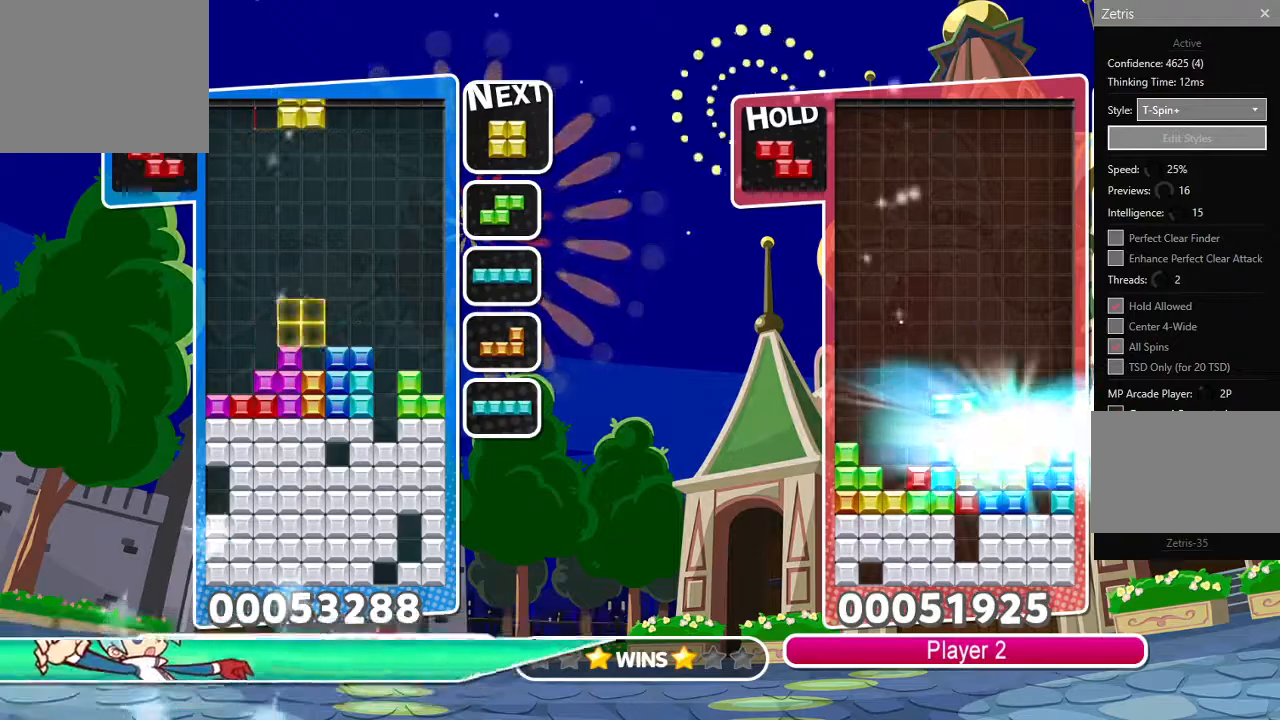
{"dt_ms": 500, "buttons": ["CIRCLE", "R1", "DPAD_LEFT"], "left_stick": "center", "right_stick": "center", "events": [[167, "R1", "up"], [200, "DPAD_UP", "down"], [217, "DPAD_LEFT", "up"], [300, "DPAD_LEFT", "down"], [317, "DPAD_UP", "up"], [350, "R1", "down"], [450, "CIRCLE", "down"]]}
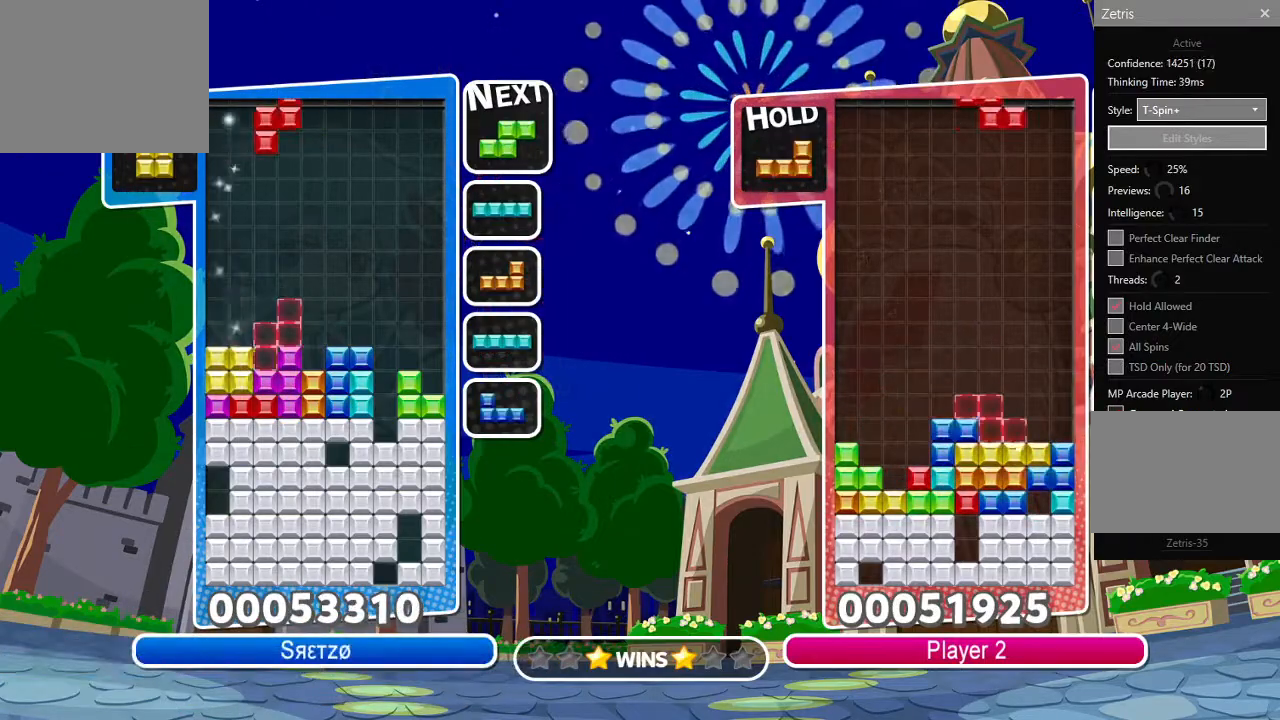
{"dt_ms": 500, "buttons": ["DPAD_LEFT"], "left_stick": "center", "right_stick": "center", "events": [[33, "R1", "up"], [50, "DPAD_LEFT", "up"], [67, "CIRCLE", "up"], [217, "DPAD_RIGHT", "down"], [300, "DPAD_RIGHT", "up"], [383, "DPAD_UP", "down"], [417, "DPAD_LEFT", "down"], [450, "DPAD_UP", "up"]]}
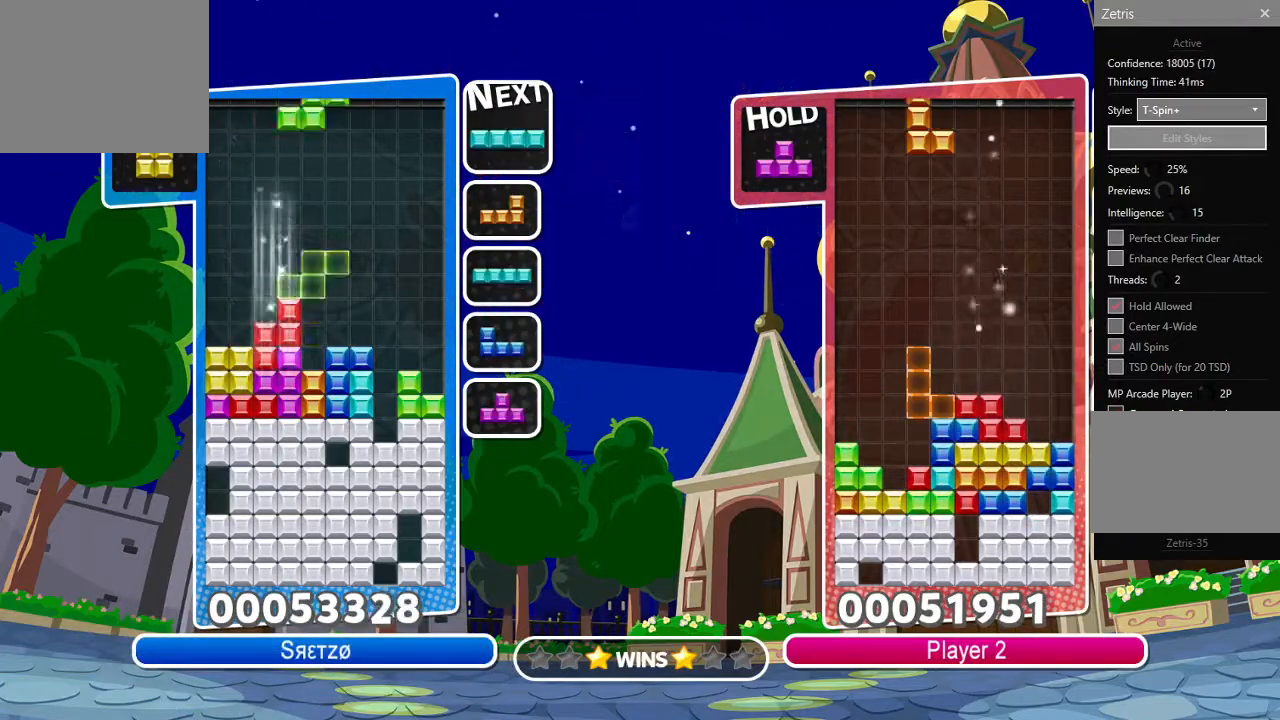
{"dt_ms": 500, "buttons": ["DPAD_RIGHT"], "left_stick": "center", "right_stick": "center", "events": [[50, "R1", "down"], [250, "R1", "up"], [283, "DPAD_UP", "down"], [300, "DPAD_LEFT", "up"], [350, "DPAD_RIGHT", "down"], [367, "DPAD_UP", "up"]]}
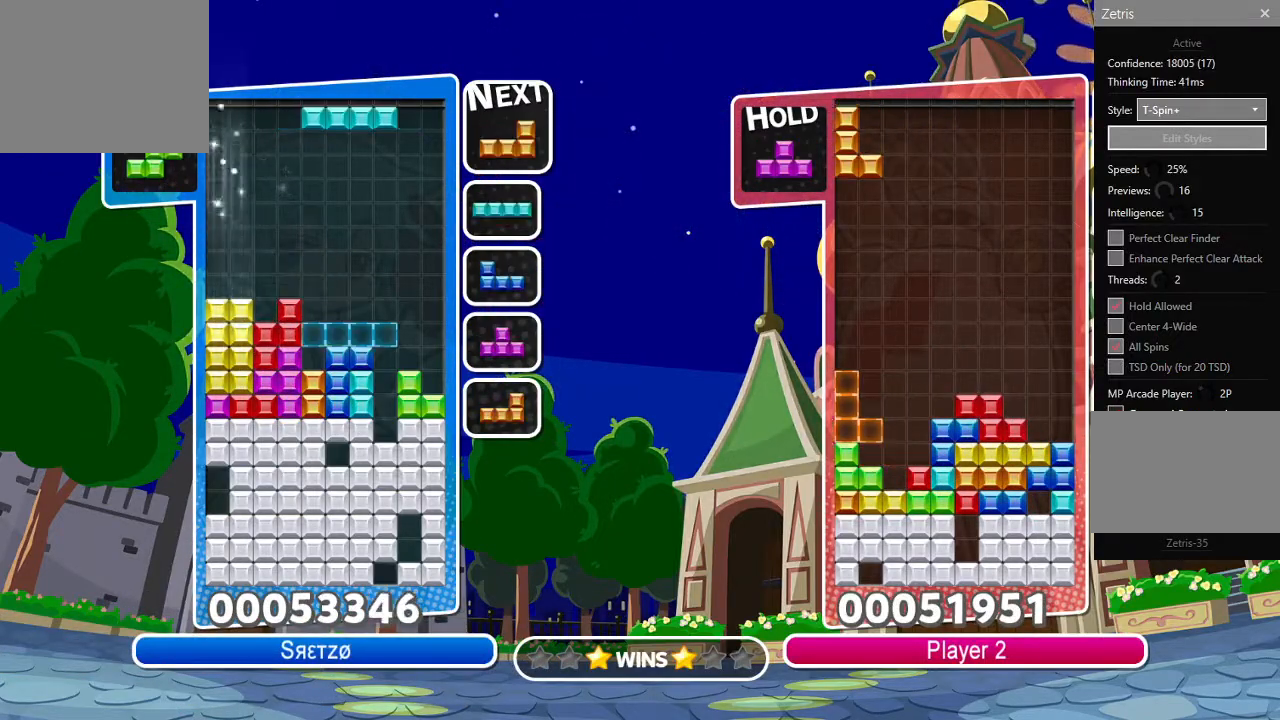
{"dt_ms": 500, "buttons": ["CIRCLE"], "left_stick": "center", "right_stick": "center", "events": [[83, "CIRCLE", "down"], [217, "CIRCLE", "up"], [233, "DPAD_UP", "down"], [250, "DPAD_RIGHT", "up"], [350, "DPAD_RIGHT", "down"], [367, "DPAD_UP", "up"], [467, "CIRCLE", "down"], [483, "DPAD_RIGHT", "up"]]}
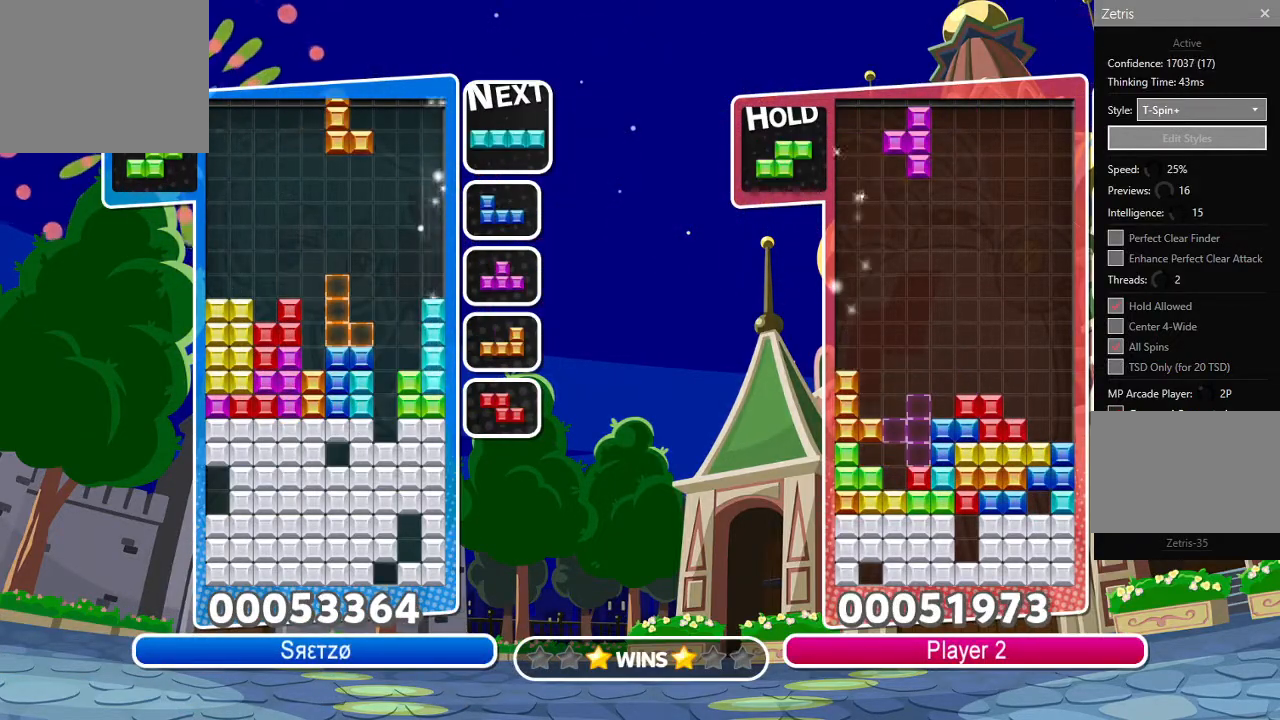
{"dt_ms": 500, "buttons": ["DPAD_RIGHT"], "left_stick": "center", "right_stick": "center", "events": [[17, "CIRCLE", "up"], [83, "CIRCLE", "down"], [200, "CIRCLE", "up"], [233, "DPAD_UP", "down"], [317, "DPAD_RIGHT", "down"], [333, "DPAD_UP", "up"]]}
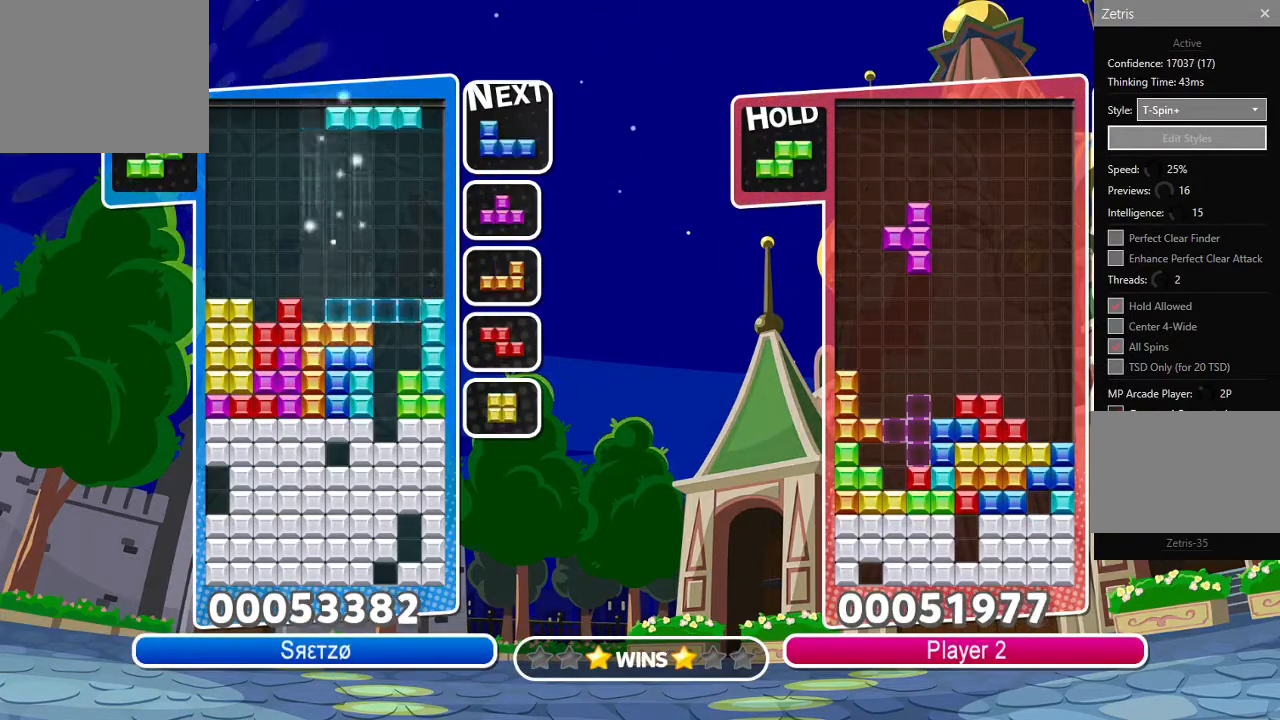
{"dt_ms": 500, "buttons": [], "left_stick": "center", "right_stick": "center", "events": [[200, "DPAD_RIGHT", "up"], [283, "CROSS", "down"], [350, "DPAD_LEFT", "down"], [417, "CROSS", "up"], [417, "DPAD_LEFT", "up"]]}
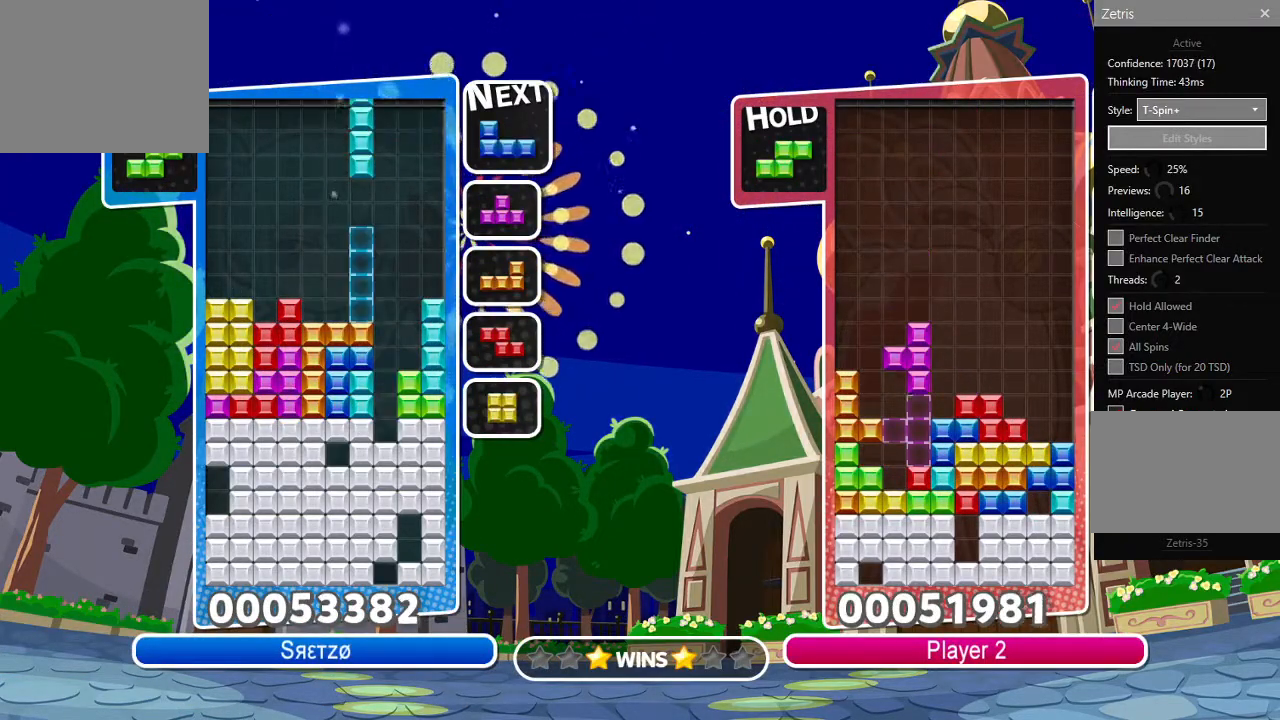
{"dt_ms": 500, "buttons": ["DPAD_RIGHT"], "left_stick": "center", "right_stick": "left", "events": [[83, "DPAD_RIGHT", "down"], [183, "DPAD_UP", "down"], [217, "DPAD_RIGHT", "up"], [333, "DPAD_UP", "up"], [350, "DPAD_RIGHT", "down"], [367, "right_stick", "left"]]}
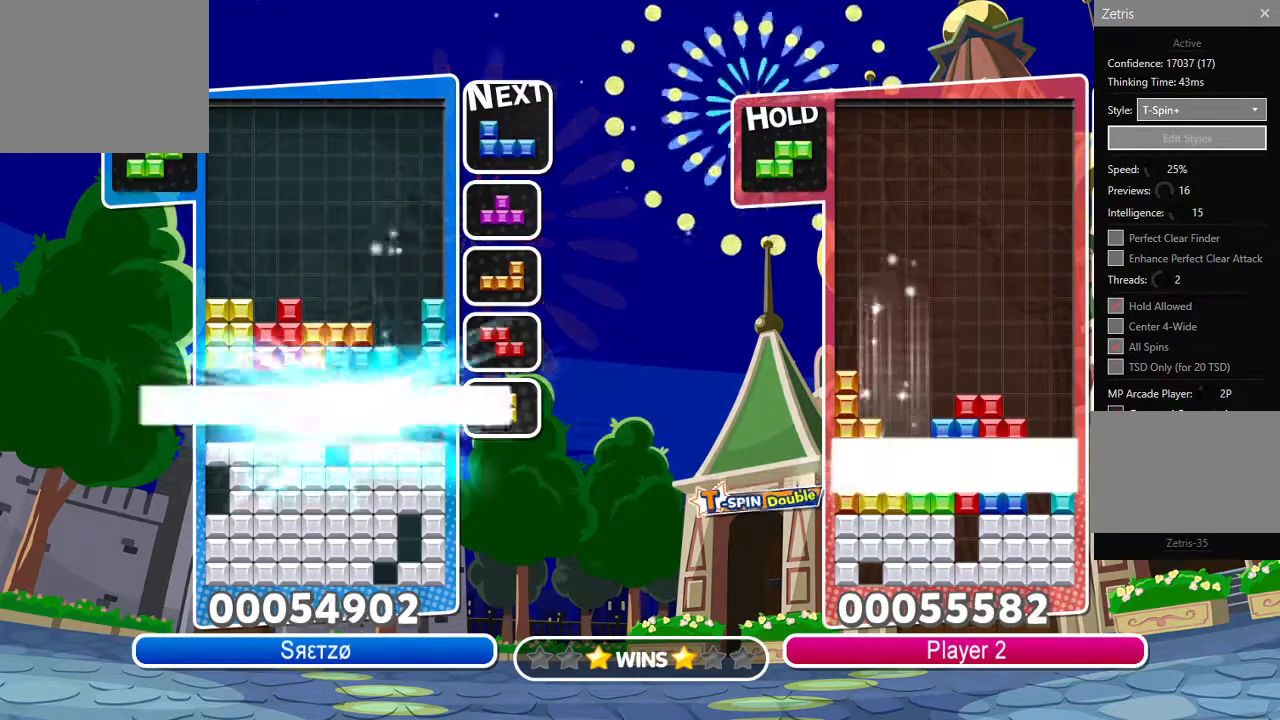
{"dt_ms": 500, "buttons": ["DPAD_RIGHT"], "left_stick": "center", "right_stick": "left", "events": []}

+++

Copy every entry above exactly as it stands, but leave the pictures out.

{"dt_ms": 500, "buttons": ["CIRCLE", "R1", "DPAD_LEFT"], "left_stick": "center", "right_stick": "center", "events": [[167, "R1", "up"], [200, "DPAD_UP", "down"], [217, "DPAD_LEFT", "up"], [300, "DPAD_LEFT", "down"], [317, "DPAD_UP", "up"], [350, "R1", "down"], [450, "CIRCLE", "down"]]}
{"dt_ms": 500, "buttons": ["DPAD_LEFT"], "left_stick": "center", "right_stick": "center", "events": [[33, "R1", "up"], [50, "DPAD_LEFT", "up"], [67, "CIRCLE", "up"], [217, "DPAD_RIGHT", "down"], [300, "DPAD_RIGHT", "up"], [383, "DPAD_UP", "down"], [417, "DPAD_LEFT", "down"], [450, "DPAD_UP", "up"]]}
{"dt_ms": 500, "buttons": ["DPAD_RIGHT"], "left_stick": "center", "right_stick": "center", "events": [[50, "R1", "down"], [250, "R1", "up"], [283, "DPAD_UP", "down"], [300, "DPAD_LEFT", "up"], [350, "DPAD_RIGHT", "down"], [367, "DPAD_UP", "up"]]}
{"dt_ms": 500, "buttons": ["CIRCLE"], "left_stick": "center", "right_stick": "center", "events": [[83, "CIRCLE", "down"], [217, "CIRCLE", "up"], [233, "DPAD_UP", "down"], [250, "DPAD_RIGHT", "up"], [350, "DPAD_RIGHT", "down"], [367, "DPAD_UP", "up"], [467, "CIRCLE", "down"], [483, "DPAD_RIGHT", "up"]]}
{"dt_ms": 500, "buttons": ["DPAD_RIGHT"], "left_stick": "center", "right_stick": "center", "events": [[17, "CIRCLE", "up"], [83, "CIRCLE", "down"], [200, "CIRCLE", "up"], [233, "DPAD_UP", "down"], [317, "DPAD_RIGHT", "down"], [333, "DPAD_UP", "up"]]}
{"dt_ms": 500, "buttons": [], "left_stick": "center", "right_stick": "center", "events": [[200, "DPAD_RIGHT", "up"], [283, "CROSS", "down"], [350, "DPAD_LEFT", "down"], [417, "CROSS", "up"], [417, "DPAD_LEFT", "up"]]}
{"dt_ms": 500, "buttons": ["DPAD_RIGHT"], "left_stick": "center", "right_stick": "left", "events": [[83, "DPAD_RIGHT", "down"], [183, "DPAD_UP", "down"], [217, "DPAD_RIGHT", "up"], [333, "DPAD_UP", "up"], [350, "DPAD_RIGHT", "down"], [367, "right_stick", "left"]]}
{"dt_ms": 500, "buttons": ["DPAD_RIGHT"], "left_stick": "center", "right_stick": "left", "events": []}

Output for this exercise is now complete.